Если бы Каролине стало известно немного ранее о том, что у матушки Марии запланирован ее духовный арест, то она непременно разоблачила бы настоятельницу. Хотя только Бог знает, позволили бы ей это сделать или нет… Судя по всему, ее скрутили и связали бы, чтобы провести необходимый обряд, ведь иным способом это было бы невозможно, и настоятельница это прекрасно понимала.
Каролина с нетерпением прислонилась к двери в надежде услышать за ней шорох приближающихся шагов. Только бы ничего не сорвалось! Только бы Господь позволил сестре Елизавете сдержать свое обещание! Каролина посмотрела на Распятие у своего ложа и с тоской, исходящей из самого сердца, прошептала:
– Господи, разве Тебе нужны такие слуги, которых насильно облачили в монашескую рясу и гвоздями заколотили выход на желанную волю? Лишь Тебе известно, как никому другому, что не быть мне монахиней, всецело принадлежащей духовной жизни! Так не дай же, Господи, ошибиться мне в выборе дальнейшего пути и пойти по дороге, уготованной мне Тобой, а не людьми, насильственно пытающимися меня посадить под арест в этой обители…

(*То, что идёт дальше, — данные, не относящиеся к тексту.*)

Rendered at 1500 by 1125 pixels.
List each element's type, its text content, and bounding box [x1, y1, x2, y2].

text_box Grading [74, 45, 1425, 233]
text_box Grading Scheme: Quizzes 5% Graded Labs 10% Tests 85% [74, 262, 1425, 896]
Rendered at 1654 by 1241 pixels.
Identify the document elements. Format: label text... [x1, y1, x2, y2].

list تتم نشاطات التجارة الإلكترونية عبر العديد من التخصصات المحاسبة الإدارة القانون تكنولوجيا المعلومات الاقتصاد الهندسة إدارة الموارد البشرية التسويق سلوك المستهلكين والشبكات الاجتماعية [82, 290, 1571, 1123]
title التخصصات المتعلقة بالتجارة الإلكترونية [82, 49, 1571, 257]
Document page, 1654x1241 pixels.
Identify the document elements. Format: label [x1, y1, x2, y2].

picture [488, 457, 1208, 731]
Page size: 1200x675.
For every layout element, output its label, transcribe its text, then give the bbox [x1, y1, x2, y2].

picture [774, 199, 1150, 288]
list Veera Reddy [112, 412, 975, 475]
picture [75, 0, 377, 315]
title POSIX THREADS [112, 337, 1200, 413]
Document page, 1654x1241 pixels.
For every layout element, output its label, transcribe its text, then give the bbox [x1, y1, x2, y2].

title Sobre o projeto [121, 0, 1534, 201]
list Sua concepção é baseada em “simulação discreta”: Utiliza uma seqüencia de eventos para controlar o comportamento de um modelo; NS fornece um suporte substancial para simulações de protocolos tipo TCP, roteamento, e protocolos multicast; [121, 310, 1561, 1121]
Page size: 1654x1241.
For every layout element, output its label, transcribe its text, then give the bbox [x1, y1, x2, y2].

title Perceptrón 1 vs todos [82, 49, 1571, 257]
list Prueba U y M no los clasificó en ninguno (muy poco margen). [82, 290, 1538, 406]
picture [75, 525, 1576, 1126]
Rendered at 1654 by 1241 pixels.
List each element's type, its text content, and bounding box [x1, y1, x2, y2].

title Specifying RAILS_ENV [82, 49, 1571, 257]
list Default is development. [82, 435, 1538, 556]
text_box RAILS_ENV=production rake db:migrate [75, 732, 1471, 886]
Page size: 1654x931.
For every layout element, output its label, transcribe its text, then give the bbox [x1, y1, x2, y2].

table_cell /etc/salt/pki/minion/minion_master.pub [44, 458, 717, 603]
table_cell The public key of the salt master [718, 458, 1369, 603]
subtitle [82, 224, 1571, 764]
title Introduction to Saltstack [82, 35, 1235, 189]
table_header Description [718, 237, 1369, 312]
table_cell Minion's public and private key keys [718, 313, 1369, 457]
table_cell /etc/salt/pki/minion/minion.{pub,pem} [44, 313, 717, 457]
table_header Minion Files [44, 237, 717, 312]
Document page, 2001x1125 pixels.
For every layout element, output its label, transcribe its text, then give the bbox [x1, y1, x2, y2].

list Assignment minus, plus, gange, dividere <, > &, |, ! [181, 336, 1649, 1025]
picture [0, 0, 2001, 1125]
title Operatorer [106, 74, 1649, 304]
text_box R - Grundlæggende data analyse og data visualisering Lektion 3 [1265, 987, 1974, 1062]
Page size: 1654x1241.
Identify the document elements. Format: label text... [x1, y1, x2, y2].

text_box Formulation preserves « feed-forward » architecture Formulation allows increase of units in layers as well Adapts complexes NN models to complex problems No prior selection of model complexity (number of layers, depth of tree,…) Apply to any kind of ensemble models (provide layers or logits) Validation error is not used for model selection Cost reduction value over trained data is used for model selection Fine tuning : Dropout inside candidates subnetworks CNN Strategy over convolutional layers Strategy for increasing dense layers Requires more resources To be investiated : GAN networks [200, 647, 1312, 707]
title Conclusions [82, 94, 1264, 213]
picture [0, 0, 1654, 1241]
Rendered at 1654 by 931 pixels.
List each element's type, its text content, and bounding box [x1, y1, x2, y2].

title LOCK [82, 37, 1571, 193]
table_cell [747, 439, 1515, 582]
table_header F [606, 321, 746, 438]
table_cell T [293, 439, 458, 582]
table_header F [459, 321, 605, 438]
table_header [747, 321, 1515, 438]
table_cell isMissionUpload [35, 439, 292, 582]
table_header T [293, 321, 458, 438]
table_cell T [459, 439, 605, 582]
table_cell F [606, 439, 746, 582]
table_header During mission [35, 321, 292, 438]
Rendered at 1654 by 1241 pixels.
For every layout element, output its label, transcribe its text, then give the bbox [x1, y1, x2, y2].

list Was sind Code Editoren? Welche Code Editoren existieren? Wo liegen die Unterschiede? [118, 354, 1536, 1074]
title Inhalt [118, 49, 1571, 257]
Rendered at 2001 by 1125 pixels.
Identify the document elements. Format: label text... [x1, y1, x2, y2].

Не говоря ни слова, Палома закрыла глаза, вознося и свои мольбы к Всевышнему. Ей ли не известно, женщине, знающей эту девчонку с самых пеленок, что жизнь в этом месте окончательно погубит ее госпожу?
Глухой стук приближающихся шагов прервал раздумья женщин, и обе тут же спохватились.
– Палома, приляг под одеяло и притворись, что спишь. Кто знает, кого могла принести нелегкая…
После того, как они улеглись, дверь в келью тихо отворилась.
– Синьора, – послышался шепот долгожданного голоса, и Каролина с Паломой одновременно поднялись на ноги.
Палома поспешно схватила узел, в который связала самые необходимые вещи. Зимнее платье и упелянд Каролина надела на себя, чтобы не занимать место громоздкими вещами. Бесшумно ступая по пустынному коридору, они направились за сестрой, несшей в своей руке одну тусклую свечу. К своему удивлению, синьора обратила внимание, что шла по неизвестным ей коридорам монастыря, в которых до этих пор ей бывать не приходилось. И лишь когда они оказались на улице, Каролина поняла, что эти коридоры вели к «черному» входу, – тому самому, который она уже давно пыталась найти.